- Work required
Copy the data below exactly, omitting any picture it contains.

- Given data
========================================

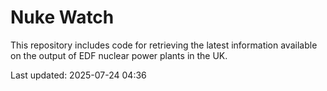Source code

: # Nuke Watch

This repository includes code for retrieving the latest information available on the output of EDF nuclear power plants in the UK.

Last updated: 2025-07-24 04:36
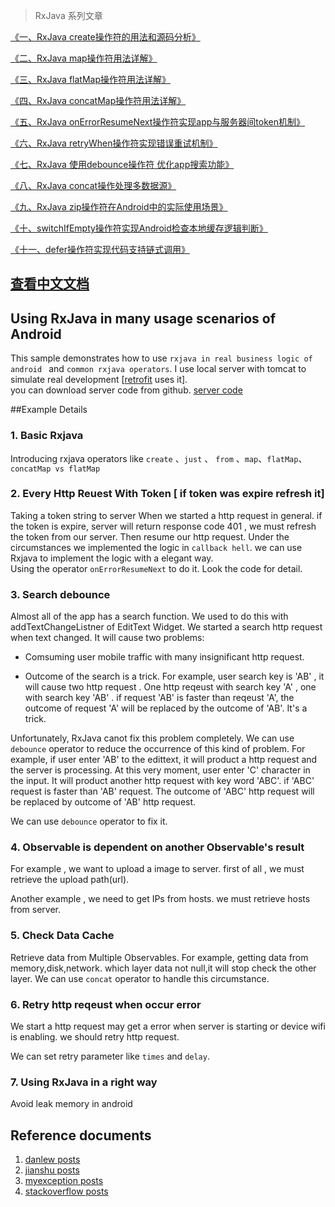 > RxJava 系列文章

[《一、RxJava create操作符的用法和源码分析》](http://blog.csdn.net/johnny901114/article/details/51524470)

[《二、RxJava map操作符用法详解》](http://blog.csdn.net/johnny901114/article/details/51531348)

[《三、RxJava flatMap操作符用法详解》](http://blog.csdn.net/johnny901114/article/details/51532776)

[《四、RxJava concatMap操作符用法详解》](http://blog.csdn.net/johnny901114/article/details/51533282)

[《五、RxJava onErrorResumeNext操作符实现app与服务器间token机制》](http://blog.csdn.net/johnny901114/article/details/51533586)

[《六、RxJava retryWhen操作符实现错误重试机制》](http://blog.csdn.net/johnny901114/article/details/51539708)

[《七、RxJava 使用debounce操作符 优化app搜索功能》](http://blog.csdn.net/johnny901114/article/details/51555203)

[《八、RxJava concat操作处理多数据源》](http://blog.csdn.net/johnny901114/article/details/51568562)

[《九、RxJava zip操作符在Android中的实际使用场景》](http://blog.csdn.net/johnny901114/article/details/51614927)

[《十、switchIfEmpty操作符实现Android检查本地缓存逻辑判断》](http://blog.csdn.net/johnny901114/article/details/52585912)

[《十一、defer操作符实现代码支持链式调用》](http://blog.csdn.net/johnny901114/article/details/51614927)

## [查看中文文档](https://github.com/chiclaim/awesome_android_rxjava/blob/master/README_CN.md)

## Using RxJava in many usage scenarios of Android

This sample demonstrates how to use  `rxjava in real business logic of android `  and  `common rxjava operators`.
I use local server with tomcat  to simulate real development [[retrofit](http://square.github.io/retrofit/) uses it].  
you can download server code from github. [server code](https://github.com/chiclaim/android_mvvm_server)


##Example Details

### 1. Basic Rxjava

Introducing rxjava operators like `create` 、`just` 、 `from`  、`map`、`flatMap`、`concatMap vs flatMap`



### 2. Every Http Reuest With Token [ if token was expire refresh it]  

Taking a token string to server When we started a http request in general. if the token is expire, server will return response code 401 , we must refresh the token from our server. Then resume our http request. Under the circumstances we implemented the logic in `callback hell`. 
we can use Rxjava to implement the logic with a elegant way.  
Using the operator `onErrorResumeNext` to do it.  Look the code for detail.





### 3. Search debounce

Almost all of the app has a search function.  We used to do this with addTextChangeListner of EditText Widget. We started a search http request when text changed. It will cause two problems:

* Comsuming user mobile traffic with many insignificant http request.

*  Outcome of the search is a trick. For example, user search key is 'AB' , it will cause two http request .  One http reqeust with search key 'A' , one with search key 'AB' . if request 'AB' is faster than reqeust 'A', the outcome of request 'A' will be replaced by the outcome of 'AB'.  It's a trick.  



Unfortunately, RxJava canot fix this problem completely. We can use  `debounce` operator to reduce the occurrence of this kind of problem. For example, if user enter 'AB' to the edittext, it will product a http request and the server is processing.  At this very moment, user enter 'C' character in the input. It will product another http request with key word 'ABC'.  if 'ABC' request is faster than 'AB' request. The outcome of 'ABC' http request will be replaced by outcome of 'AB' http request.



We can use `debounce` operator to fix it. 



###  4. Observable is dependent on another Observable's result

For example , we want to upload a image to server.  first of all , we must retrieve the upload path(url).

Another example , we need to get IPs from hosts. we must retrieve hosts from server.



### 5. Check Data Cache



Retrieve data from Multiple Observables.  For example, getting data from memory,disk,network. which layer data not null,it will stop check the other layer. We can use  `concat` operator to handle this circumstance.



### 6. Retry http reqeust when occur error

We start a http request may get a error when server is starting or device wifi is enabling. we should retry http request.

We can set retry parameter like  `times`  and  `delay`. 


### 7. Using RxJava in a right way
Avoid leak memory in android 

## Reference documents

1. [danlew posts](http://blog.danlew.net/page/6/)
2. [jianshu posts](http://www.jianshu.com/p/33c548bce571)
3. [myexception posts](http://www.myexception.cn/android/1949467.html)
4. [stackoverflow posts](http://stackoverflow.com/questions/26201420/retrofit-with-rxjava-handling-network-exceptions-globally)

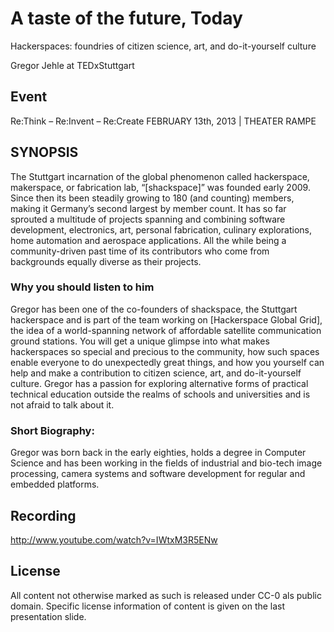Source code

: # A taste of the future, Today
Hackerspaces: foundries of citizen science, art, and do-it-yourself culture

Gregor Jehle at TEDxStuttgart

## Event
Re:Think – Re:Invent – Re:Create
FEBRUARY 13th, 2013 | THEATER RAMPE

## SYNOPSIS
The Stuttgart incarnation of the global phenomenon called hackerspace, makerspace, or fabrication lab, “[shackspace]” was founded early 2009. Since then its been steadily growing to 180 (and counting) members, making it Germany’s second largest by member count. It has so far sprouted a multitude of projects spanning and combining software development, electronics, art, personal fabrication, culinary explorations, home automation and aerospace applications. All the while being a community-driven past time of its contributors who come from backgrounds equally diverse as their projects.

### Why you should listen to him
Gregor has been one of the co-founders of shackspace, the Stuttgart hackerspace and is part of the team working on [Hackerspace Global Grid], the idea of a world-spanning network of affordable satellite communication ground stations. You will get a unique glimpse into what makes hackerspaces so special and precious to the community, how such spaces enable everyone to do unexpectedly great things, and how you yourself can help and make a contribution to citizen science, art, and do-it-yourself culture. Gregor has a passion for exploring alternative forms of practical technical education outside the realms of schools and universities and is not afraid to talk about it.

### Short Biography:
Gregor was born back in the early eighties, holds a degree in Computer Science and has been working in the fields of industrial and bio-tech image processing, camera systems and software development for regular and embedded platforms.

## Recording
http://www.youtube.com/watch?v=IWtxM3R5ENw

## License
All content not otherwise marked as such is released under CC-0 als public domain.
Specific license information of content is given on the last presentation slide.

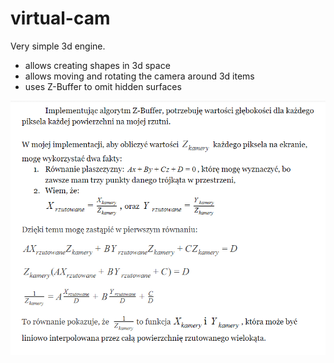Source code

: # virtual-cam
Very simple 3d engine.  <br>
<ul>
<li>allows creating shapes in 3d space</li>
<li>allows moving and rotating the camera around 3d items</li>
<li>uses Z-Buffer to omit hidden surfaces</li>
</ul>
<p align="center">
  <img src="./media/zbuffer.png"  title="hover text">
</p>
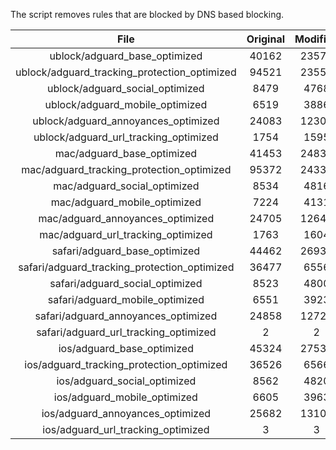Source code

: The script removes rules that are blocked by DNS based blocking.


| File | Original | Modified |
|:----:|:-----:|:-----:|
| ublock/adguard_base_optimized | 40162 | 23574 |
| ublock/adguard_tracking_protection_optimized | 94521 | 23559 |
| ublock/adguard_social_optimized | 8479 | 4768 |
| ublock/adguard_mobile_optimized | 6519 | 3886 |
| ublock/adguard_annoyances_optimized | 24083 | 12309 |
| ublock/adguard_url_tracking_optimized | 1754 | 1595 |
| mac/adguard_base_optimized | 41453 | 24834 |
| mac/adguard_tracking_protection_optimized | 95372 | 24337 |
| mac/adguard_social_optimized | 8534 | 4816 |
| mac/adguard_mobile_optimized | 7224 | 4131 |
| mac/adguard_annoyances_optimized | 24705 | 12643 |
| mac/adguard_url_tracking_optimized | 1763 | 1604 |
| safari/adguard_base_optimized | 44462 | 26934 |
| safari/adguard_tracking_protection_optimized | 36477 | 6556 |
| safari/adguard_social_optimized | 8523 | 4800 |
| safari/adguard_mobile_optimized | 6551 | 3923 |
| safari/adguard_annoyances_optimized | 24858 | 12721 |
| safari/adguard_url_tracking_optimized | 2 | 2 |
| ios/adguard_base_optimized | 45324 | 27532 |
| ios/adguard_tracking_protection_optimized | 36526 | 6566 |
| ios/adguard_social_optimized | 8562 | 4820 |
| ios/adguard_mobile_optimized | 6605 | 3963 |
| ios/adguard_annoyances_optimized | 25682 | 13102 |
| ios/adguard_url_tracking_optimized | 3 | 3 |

========================================

- Final answer
Source code

: # Nuke Watch

This repository includes code for retrieving the latest information available on the output of EDF nuclear power plants in the UK.

Last updated: 2025-07-24 04:36
 > RxJava 系列文章

[《一、RxJava create操作符的用法和源码分析》](http://blog.csdn.net/johnny901114/article/details/51524470)

[《二、RxJava map操作符用法详解》](http://blog.csdn.net/johnny901114/article/details/51531348)

[《三、RxJava flatMap操作符用法详解》](http://blog.csdn.net/johnny901114/article/details/51532776)

[《四、RxJava concatMap操作符用法详解》](http://blog.csdn.net/johnny901114/article/details/51533282)

[《五、RxJava onErrorResumeNext操作符实现app与服务器间token机制》](http://blog.csdn.net/johnny901114/article/details/51533586)

[《六、RxJava retryWhen操作符实现错误重试机制》](http://blog.csdn.net/johnny901114/article/details/51539708)

[《七、RxJava 使用debounce操作符 优化app搜索功能》](http://blog.csdn.net/johnny901114/article/details/51555203)

[《八、RxJava concat操作处理多数据源》](http://blog.csdn.net/johnny901114/article/details/51568562)

[《九、RxJava zip操作符在Android中的实际使用场景》](http://blog.csdn.net/johnny901114/article/details/51614927)

[《十、switchIfEmpty操作符实现Android检查本地缓存逻辑判断》](http://blog.csdn.net/johnny901114/article/details/52585912)

[《十一、defer操作符实现代码支持链式调用》](http://blog.csdn.net/johnny901114/article/details/51614927)

## [查看中文文档](https://github.com/chiclaim/awesome_android_rxjava/blob/master/README_CN.md)

## Using RxJava in many usage scenarios of Android

This sample demonstrates how to use  `rxjava in real business logic of android `  and  `common rxjava operators`.
I use local server with tomcat  to simulate real development [[retrofit](http://square.github.io/retrofit/) uses it].  
you can download server code from github. [server code](https://github.com/chiclaim/android_mvvm_server)


##Example Details

### 1. Basic Rxjava

Introducing rxjava operators like `create` 、`just` 、 `from`  、`map`、`flatMap`、`concatMap vs flatMap`



### 2. Every Http Reuest With Token [ if token was expire refresh it]  

Taking a token string to server When we started a http request in general. if the token is expire, server will return response code 401 , we must refresh the token from our server. Then resume our http request. Under the circumstances we implemented the logic in `callback hell`. 
we can use Rxjava to implement the logic with a elegant way.  
Using the operator `onErrorResumeNext` to do it.  Look the code for detail.





### 3. Search debounce

Almost all of the app has a search function.  We used to do this with addTextChangeListner of EditText Widget. We started a search http request when text changed. It will cause two problems:

* Comsuming user mobile traffic with many insignificant http request.

*  Outcome of the search is a trick. For example, user search key is 'AB' , it will cause two http request .  One http reqeust with search key 'A' , one with search key 'AB' . if request 'AB' is faster than reqeust 'A', the outcome of request 'A' will be replaced by the outcome of 'AB'.  It's a trick.  



Unfortunately, RxJava canot fix this problem completely. We can use  `debounce` operator to reduce the occurrence of this kind of problem. For example, if user enter 'AB' to the edittext, it will product a http request and the server is processing.  At this very moment, user enter 'C' character in the input. It will product another http request with key word 'ABC'.  if 'ABC' request is faster than 'AB' request. The outcome of 'ABC' http request will be replaced by outcome of 'AB' http request.



We can use `debounce` operator to fix it. 



###  4. Observable is dependent on another Observable's result

For example , we want to upload a image to server.  first of all , we must retrieve the upload path(url).

Another example , we need to get IPs from hosts. we must retrieve hosts from server.



### 5. Check Data Cache



Retrieve data from Multiple Observables.  For example, getting data from memory,disk,network. which layer data not null,it will stop check the other layer. We can use  `concat` operator to handle this circumstance.



### 6. Retry http reqeust when occur error

We start a http request may get a error when server is starting or device wifi is enabling. we should retry http request.

We can set retry parameter like  `times`  and  `delay`. 


### 7. Using RxJava in a right way
Avoid leak memory in android 

## Reference documents

1. [danlew posts](http://blog.danlew.net/page/6/)
2. [jianshu posts](http://www.jianshu.com/p/33c548bce571)
3. [myexception posts](http://www.myexception.cn/android/1949467.html)
4. [stackoverflow posts](http://stackoverflow.com/questions/26201420/retrofit-with-rxjava-handling-network-exceptions-globally)

Source code

: # A taste of the future, Today
Hackerspaces: foundries of citizen science, art, and do-it-yourself culture

Gregor Jehle at TEDxStuttgart

## Event
Re:Think – Re:Invent – Re:Create
FEBRUARY 13th, 2013 | THEATER RAMPE

## SYNOPSIS
The Stuttgart incarnation of the global phenomenon called hackerspace, makerspace, or fabrication lab, “[shackspace]” was founded early 2009. Since then its been steadily growing to 180 (and counting) members, making it Germany’s second largest by member count. It has so far sprouted a multitude of projects spanning and combining software development, electronics, art, personal fabrication, culinary explorations, home automation and aerospace applications. All the while being a community-driven past time of its contributors who come from backgrounds equally diverse as their projects.

### Why you should listen to him
Gregor has been one of the co-founders of shackspace, the Stuttgart hackerspace and is part of the team working on [Hackerspace Global Grid], the idea of a world-spanning network of affordable satellite communication ground stations. You will get a unique glimpse into what makes hackerspaces so special and precious to the community, how such spaces enable everyone to do unexpectedly great things, and how you yourself can help and make a contribution to citizen science, art, and do-it-yourself culture. Gregor has a passion for exploring alternative forms of practical technical education outside the realms of schools and universities and is not afraid to talk about it.

### Short Biography:
Gregor was born back in the early eighties, holds a degree in Computer Science and has been working in the fields of industrial and bio-tech image processing, camera systems and software development for regular and embedded platforms.

## Recording
http://www.youtube.com/watch?v=IWtxM3R5ENw

## License
All content not otherwise marked as such is released under CC-0 als public domain.
Specific license information of content is given on the last presentation slide.

Source code

: # virtual-cam
Very simple 3d engine.  <br>
<ul>
<li>allows creating shapes in 3d space</li>
<li>allows moving and rotating the camera around 3d items</li>
<li>uses Z-Buffer to omit hidden surfaces</li>
</ul>
<p align="center">
  <img src="./media/zbuffer.png"  title="hover text">
</p>
Source code

: The script removes rules that are blocked by DNS based blocking.


| File | Original | Modified |
|:----:|:-----:|:-----:|
| ublock/adguard_base_optimized | 40162 | 23574 |
| ublock/adguard_tracking_protection_optimized | 94521 | 23559 |
| ublock/adguard_social_optimized | 8479 | 4768 |
| ublock/adguard_mobile_optimized | 6519 | 3886 |
| ublock/adguard_annoyances_optimized | 24083 | 12309 |
| ublock/adguard_url_tracking_optimized | 1754 | 1595 |
| mac/adguard_base_optimized | 41453 | 24834 |
| mac/adguard_tracking_protection_optimized | 95372 | 24337 |
| mac/adguard_social_optimized | 8534 | 4816 |
| mac/adguard_mobile_optimized | 7224 | 4131 |
| mac/adguard_annoyances_optimized | 24705 | 12643 |
| mac/adguard_url_tracking_optimized | 1763 | 1604 |
| safari/adguard_base_optimized | 44462 | 26934 |
| safari/adguard_tracking_protection_optimized | 36477 | 6556 |
| safari/adguard_social_optimized | 8523 | 4800 |
| safari/adguard_mobile_optimized | 6551 | 3923 |
| safari/adguard_annoyances_optimized | 24858 | 12721 |
| safari/adguard_url_tracking_optimized | 2 | 2 |
| ios/adguard_base_optimized | 45324 | 27532 |
| ios/adguard_tracking_protection_optimized | 36526 | 6566 |
| ios/adguard_social_optimized | 8562 | 4820 |
| ios/adguard_mobile_optimized | 6605 | 3963 |
| ios/adguard_annoyances_optimized | 25682 | 13102 |
| ios/adguard_url_tracking_optimized | 3 | 3 |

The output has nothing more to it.